2017年10月8日日曜日

ノーベル平和賞 核兵器禁止条約の制定に努力したICANに

 今年のノーベル平和賞に、核兵器の廃絶を目指して活動し核兵器禁止条約が採択されるのに貢献した国際NGOICAN」=「核兵器廃絶国際キャンペーン」が選ばれました。

 ICAN(アイキャン)は2007年にオーストラリアのメルボルンで結成され、日・米・英など各国のNGOが加わって、日本被団協など各国の平和団体と連携し、核兵器廃絶を目指し政府代表への働きかけやキャンペーンを進めてきましたが、特に2013年から3回にわたって各国の政府代表が参加して開かれた「核兵器の非人道性を検証する国際会議」では、被爆者たちと協力しながら、核兵器が壊滅的な被害をもたらす非人道的な兵器であるという認識を国際社会に広めるのに貢献しました。

(レイアウトデータセットの行)
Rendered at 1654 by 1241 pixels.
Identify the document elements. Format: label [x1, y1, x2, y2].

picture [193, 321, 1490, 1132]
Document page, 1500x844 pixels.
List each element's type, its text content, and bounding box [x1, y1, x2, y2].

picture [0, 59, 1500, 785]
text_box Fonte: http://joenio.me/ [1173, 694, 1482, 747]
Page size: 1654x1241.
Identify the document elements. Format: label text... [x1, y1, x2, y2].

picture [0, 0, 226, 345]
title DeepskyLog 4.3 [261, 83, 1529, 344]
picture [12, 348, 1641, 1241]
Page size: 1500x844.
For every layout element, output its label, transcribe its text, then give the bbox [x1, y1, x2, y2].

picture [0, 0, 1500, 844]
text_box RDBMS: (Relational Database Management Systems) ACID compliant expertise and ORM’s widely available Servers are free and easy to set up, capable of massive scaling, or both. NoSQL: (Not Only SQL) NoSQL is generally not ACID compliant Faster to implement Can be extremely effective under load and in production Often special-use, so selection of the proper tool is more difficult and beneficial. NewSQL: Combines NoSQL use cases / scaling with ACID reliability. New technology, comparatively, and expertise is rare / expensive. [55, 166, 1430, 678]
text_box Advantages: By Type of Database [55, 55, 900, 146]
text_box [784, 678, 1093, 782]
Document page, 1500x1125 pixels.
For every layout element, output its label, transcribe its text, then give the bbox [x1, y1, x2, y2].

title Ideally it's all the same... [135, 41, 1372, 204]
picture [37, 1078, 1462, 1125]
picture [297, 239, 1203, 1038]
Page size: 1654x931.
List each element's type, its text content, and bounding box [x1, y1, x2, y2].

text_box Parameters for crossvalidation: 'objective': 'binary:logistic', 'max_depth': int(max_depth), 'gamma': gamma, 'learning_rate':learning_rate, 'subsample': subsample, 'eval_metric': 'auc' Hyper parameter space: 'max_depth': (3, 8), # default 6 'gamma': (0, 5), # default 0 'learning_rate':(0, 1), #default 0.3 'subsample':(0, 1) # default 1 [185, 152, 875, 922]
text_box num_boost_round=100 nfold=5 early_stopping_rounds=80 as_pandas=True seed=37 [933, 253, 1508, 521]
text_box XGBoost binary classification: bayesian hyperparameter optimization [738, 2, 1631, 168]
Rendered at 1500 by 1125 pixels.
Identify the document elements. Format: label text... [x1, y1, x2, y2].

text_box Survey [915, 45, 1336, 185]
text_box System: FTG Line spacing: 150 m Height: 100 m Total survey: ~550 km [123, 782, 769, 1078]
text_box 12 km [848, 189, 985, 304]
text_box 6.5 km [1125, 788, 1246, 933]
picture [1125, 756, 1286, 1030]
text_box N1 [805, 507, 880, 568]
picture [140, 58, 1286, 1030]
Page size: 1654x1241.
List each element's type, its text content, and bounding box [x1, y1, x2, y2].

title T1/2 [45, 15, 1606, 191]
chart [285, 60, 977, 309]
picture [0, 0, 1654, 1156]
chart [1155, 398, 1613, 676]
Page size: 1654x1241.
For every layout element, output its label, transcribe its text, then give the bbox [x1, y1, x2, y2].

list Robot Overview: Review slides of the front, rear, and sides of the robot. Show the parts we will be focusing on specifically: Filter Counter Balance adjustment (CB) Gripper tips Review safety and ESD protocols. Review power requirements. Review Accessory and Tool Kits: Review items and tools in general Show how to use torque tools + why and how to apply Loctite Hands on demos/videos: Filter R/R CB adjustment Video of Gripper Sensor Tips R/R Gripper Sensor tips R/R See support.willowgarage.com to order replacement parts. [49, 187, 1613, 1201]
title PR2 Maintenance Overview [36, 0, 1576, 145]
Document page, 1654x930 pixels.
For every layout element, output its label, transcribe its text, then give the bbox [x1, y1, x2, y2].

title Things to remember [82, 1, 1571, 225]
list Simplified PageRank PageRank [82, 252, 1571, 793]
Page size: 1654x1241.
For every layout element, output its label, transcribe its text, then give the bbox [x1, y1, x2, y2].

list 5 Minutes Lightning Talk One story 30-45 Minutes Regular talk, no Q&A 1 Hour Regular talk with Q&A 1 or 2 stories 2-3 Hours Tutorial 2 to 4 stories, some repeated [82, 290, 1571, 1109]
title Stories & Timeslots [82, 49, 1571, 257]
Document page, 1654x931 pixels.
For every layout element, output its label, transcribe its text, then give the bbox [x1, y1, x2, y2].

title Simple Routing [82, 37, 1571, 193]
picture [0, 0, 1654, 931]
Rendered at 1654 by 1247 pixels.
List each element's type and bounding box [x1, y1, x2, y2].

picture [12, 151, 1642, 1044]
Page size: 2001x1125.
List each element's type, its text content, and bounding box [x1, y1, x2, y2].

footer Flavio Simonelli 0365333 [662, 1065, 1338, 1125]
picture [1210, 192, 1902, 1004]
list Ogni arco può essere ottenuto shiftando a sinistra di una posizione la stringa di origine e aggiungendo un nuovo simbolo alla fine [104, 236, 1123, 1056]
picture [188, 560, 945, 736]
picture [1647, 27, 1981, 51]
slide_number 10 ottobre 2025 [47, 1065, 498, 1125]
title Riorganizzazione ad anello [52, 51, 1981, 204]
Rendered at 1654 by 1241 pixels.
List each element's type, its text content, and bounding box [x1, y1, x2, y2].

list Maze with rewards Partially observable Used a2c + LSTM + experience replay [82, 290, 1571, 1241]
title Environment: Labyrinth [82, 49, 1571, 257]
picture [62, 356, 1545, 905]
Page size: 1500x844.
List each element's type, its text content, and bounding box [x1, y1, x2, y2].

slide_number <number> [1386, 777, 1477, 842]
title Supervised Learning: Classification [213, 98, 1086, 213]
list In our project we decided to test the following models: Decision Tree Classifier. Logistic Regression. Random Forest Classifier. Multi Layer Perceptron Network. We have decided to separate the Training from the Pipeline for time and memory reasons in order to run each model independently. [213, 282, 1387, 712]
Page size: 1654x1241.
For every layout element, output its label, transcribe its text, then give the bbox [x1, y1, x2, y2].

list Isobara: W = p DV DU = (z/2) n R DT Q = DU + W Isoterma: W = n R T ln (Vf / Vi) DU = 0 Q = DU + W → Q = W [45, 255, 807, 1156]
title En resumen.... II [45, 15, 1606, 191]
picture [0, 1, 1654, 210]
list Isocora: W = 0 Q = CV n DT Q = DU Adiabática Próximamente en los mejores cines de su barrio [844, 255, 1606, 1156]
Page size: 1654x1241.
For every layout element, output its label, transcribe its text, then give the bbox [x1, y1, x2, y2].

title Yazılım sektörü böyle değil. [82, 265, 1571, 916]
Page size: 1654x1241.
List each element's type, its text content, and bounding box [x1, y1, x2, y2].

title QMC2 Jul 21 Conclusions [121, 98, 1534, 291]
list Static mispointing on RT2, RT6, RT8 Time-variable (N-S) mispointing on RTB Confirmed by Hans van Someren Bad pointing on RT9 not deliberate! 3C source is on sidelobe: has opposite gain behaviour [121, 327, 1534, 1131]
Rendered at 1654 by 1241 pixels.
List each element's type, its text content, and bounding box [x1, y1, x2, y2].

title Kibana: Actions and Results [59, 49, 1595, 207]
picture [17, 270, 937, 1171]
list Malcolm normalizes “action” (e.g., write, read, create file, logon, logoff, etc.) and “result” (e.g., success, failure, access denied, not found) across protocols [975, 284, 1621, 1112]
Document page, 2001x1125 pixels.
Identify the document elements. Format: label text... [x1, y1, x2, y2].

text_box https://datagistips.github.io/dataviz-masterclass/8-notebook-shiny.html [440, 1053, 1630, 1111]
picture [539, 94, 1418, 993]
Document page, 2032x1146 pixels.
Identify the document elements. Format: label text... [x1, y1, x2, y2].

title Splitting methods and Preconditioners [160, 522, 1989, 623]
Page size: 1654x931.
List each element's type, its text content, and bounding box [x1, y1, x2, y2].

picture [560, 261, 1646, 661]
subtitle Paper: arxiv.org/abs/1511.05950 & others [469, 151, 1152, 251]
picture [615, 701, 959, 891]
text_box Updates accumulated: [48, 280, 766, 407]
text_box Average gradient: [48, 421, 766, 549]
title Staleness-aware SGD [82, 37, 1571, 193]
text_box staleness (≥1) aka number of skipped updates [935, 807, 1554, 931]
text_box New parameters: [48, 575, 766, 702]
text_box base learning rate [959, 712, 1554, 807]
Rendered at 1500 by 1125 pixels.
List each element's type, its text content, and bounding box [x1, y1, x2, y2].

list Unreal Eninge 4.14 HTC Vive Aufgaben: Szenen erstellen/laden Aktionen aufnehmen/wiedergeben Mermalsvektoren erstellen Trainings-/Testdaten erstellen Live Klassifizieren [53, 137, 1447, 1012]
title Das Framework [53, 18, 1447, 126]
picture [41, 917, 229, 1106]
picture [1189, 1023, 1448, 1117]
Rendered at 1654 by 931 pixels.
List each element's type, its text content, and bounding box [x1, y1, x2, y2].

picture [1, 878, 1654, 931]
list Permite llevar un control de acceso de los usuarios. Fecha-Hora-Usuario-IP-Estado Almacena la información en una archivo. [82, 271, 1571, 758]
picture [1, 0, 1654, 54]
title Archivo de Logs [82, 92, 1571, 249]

**指示内容**
ICANのノーベル平和賞受賞についての文章を、最後の文の後から引き継いで書き進めてください。 レコードは、ICANのノーベル平和賞受賞についての文章とは無関係です。

**最終結果**
 そしてNPT=核拡散防止条約のもとでは核兵器はなくならないとして、条約で禁止することが必要だと各国政府に対して働きかけを進めた結果、国連本部で核兵器の開発や保有などを法的に禁止する「核兵器禁止条約」が議論され、今年7月、国連加盟国の6割を超える122の国と地域の賛成で採択されました。

 受賞を高く評価するしんぶん赤旗の記事と、受賞に沈黙する日本政府の立場を報じた日刊ゲンダイの記事を紹介します。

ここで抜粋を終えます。